Objective A
In the rows, from the line with "Page size: 1500x1125." up to and including the line with "list Liefert als", swap "layout element" for "page element" and write those lines out again with everything else left as it is.

──────── Passage provided ────────

/unity-catalog-setup

Notebooks, terraform, tools to enable setting up Unity Catalog

Primary LanguagePythonOtherNOASSERTION

Unity Catalog Setup

This repository provides documentation, guidance, and scripting to support the automatic setup of Unity Catalog within your Databricks environment.

Either follow the Guided Setup or the Manual Setup instructions. Once complete, follow the section titled "After Running Guided or Manual Setup".

Prerequisites

  • Mac/Windows
  • Azure/AWS CLI

Manual Setup Only

  • Install terraform 1.1.2 or higher.

Required Cloud Permissions

Azure

You will need the following 3 roles in Azure to successfully run this script.

  • Contributor (To create an ADLS Gen2 storage account)
  • Application Administrator (To create a service principal)
  • Cloud Application Administrator (To create a role assignment for ADLS access to the service principal)

──────── Material for this task ────────

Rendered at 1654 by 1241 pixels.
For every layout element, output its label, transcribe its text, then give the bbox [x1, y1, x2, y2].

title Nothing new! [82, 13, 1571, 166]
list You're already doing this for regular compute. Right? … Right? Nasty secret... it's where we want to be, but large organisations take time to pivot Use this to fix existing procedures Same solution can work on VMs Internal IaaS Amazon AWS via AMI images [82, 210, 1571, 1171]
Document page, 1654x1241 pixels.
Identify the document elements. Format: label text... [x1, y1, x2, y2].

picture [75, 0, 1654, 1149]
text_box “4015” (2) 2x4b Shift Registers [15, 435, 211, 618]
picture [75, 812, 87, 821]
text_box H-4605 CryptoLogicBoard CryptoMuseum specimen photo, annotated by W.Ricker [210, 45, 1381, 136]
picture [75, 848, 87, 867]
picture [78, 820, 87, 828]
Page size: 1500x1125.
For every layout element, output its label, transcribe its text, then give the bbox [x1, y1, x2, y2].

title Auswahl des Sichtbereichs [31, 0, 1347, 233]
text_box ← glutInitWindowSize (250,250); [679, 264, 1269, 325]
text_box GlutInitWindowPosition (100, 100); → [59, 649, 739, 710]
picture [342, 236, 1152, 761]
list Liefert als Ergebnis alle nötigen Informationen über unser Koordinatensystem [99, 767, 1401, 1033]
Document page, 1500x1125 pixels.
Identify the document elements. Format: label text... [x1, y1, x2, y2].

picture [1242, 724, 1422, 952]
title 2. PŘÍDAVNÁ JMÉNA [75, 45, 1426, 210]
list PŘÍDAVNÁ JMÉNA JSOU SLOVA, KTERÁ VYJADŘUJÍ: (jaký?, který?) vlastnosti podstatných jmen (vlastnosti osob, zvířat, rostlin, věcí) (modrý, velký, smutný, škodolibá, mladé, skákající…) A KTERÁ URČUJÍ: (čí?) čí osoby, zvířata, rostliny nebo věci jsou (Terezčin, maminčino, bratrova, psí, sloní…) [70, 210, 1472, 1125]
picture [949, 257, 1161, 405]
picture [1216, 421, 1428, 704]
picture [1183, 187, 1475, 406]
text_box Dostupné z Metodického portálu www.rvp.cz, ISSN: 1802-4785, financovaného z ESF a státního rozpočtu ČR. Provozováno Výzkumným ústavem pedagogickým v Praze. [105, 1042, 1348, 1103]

────────

Objective B
According to the Unity Catalog setup page, which version of terraform has to be installed for the Manual Setup?

Solution A
Page size: 1500x1125.
For every page element, output its label, transcribe its text, then give the bbox [x1, y1, x2, y2].

title Auswahl des Sichtbereichs [31, 0, 1347, 233]
text_box ← glutInitWindowSize (250,250); [679, 264, 1269, 325]
text_box GlutInitWindowPosition (100, 100); → [59, 649, 739, 710]
picture [342, 236, 1152, 761]
list Liefert als Ergebnis alle nötigen Informationen über unser Koordinatensystem [99, 767, 1401, 1033]

Solution B
Terraform 1.1.2 or higher.